Every year, the Asian Art Museum celebrates the New Year with a bell ringing ceremony. A 2100 pound 16th century Japanese bronze bell originally from a temple in Tajima Province in Japan, and now part of the museum's collection, is struck 108 times with a large log to ring out the bad luck from the past year, and prepare for a fresh start.

How do you celebrate the beginning of a new year? In Japan, people celebrate the New Year on December 31 and January 1. Oshogatsu (Japanese New Year; literally, new month) is an important time of the year, a joyous period imbued with good feelings and nostalgia. People clean their homes, prepare special feasts and stay up past midnight to usher in the New Year.  

Symbols for health, long life, and prosperity are found in special meals (osechi), decorations, and practices to do away with any bad luck and bring in the new year with good fortune. Mochi and tangerines bring happiness and wishes for a long and healthy future, and are eaten and also combined to make household decorations. Families visit their neighborhood shrines, burn candles and incense sticks at family altars, and adorn their homes with symbols such as a bamboo and a pine on each side of the entrance to keep away evil spirits. Buddhist temples all over Japan ring their bells a total of 108 times (joyanokane) symbolically ringing away the bad luck in preparation for a new start.
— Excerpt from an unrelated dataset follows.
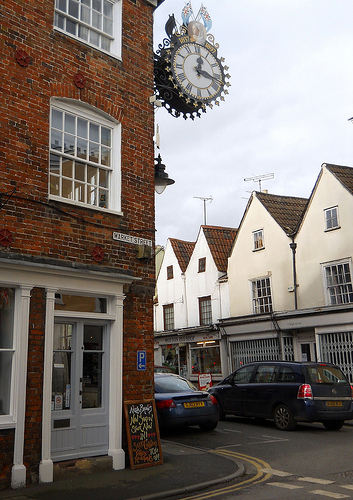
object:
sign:
[135, 349, 147, 372]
Many of today’s New Year’s celebrations have their origins in the early 7th century CE, when Japan’s elite looked to its powerful neighbor, China, for ideas about government, art, and culture. At this time, Japan adopted the Chinese lunar-solar calendar, and celebrated the lunar New Year.  It wasn’t until 1873 that Japan started celebrating the New Year on January 1st, however, the many traditions, such as the twelve cycles characterized by the zodiac, and the lion dance, are still practiced in Japan today.